I think Tey was playing with the idea of being content with your lot here. I caught her mentioning it a few times (it sticks out as the answer to a catechism question). Very few of the characters in this novel were content with their lot ... perhaps Eleanor and Mr. and Mrs. Peck (the rector and his wife). Some were resigned, some were seeking a better lot, some were itching for more even than that. In fact, it was restful to the mind when the reader finds a place where people were content:
It was a pleasant, civilised little town, with a minister, some fine old inns, a High Street both broad and gay, and no self-consciousness whatsoever. The farmers who brought their wares to its markets would have annoyed Mr. Macallan exceedingly by their content with their lot, and their evident unawareness that there were other worlds to conquer. An aire of well-being came off the Bures pavement like reflected sunlight. Bad years there might be, for both tradespeople and farmers, but that was a risk that was incidental in a life that was satisfying and good. (p220, emphasis mine)
I always get caught in my reading by references to Christianity and education and life, so have to note some quotes:
Bee waited till Evensong would be over, and then walked across the fields to the Rectory. Ostensibly, she was going to tell them the news; actually she was going to pour out her troubles to George Peck. When George could withdraw his mind sufficiently from the classic world to focus it on the present one, he was a comfortable person to talk to. Unemotional and unshockable. Bee supposed that an intimate acquaintance with classic on-goings, topped-off with a cure of souls in a country parish, had so conditioned him to shocks that he had long ago become immune from further attack. Neither ancient iniquity nor modern English back-sliding surprised him. So it was not to Nancy, her friend, that she was taking her unquiet heart, but to the Rector. Nancy would wrap her round with warm affection and sympathy, but it was not sympathy she needed; it was support. Besides if she was to find understanding it would not be with Nancy, who had forgotten Patrick's very existence, but with George Peck, who would most certainly remember the boy he had taught. (p78)
and
"What kind of school?"
"A school for dodgers."
"Dodgers?"
"Yes. Anyone who loathes hard work and has a parent with enough money to pay the fees makes a beeline for Clare. No one is forced to learn anything at Clare. Not even the multiplication table. The theory is that one day you'll feel the need of the multiplication table and be seized with a mad desire to acquire the nine-times. Of course, it doesn't work out like that at all."
"Doesn't it?"
"Of course not. No one who could get out of the nine-times would ever dream of acquiring it voluntarily."

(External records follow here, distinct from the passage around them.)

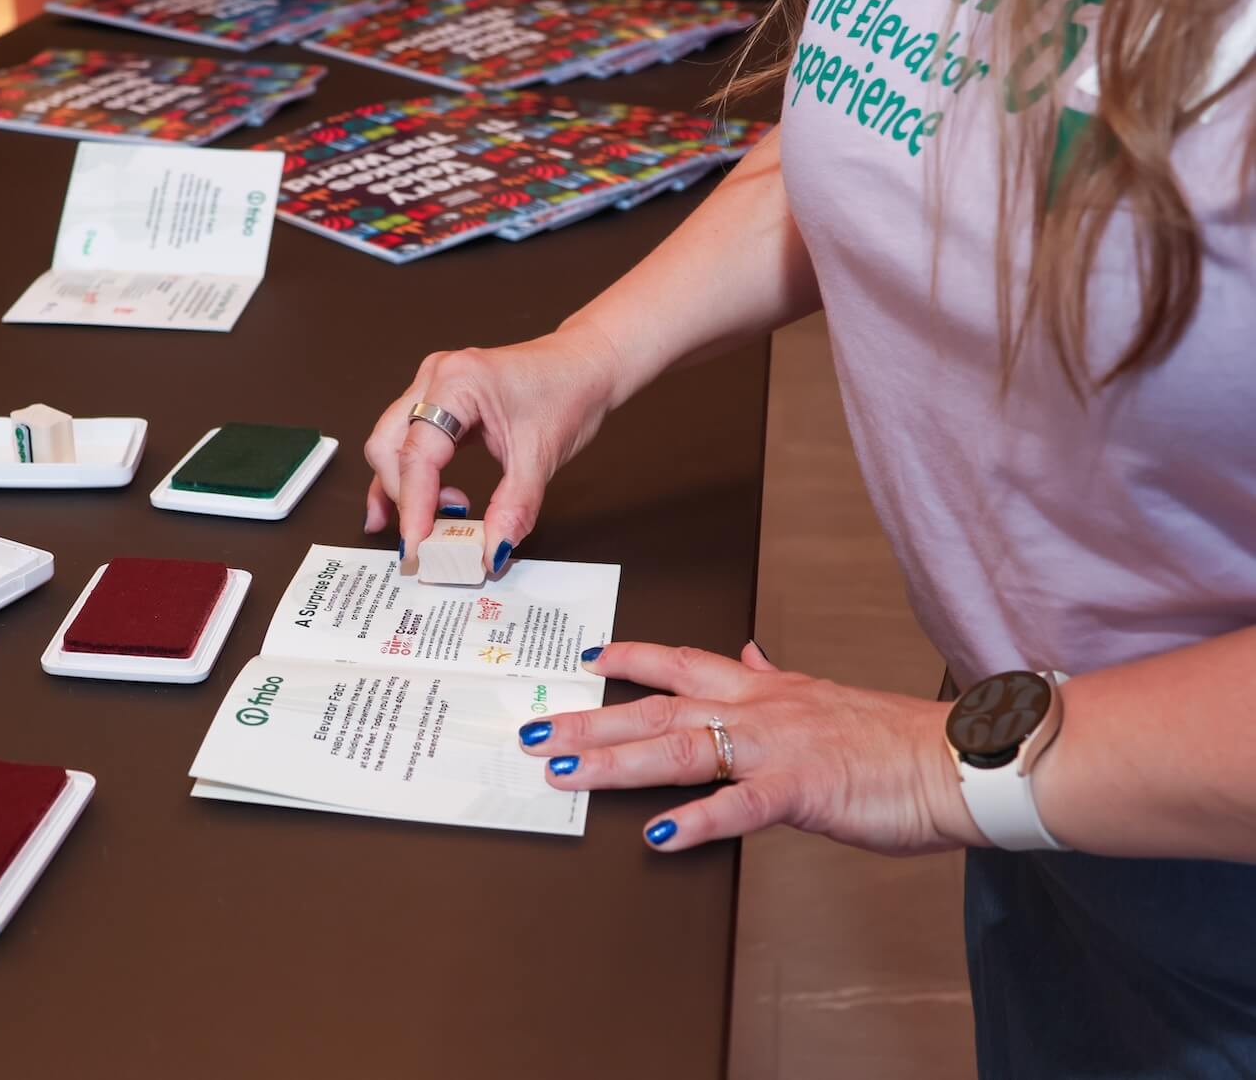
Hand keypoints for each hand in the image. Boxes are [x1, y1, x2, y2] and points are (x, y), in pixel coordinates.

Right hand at [363, 325, 620, 571]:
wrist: (585, 365)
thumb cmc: (568, 390)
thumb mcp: (541, 457)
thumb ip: (513, 509)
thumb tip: (491, 551)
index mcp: (457, 381)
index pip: (417, 452)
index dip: (413, 504)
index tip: (417, 545)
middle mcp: (435, 377)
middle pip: (389, 446)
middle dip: (404, 497)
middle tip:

"And if they don't do lessons what do they do all day?"
"Express their personalities. They draw things; or make things; or whitewash the coach-house; or dress up ... I teach some of them to ride. They like that. Riding, I mean. I think they are so bored with easy things that they find something a little difficult simply fascinating. But of course it has to be something out of the ordinary. The difficult thing, I mean. If it was a difficulty that everyone was supposed to overcome they wouldn't be interested. That would bring them down to a common level of you and me. They wouldn't be 'different' any longer." (p 96)
Discovered this book years ago and re-read it periodically. It's a bit dated now, but don't let that stop you from enjoying the plot and its twists. The characters are well described, so you do get a sense of them, and the story is interesting.
Josphine Tey writes without pretense, so clear that it almost reads like a children's story but with weightier subject matter.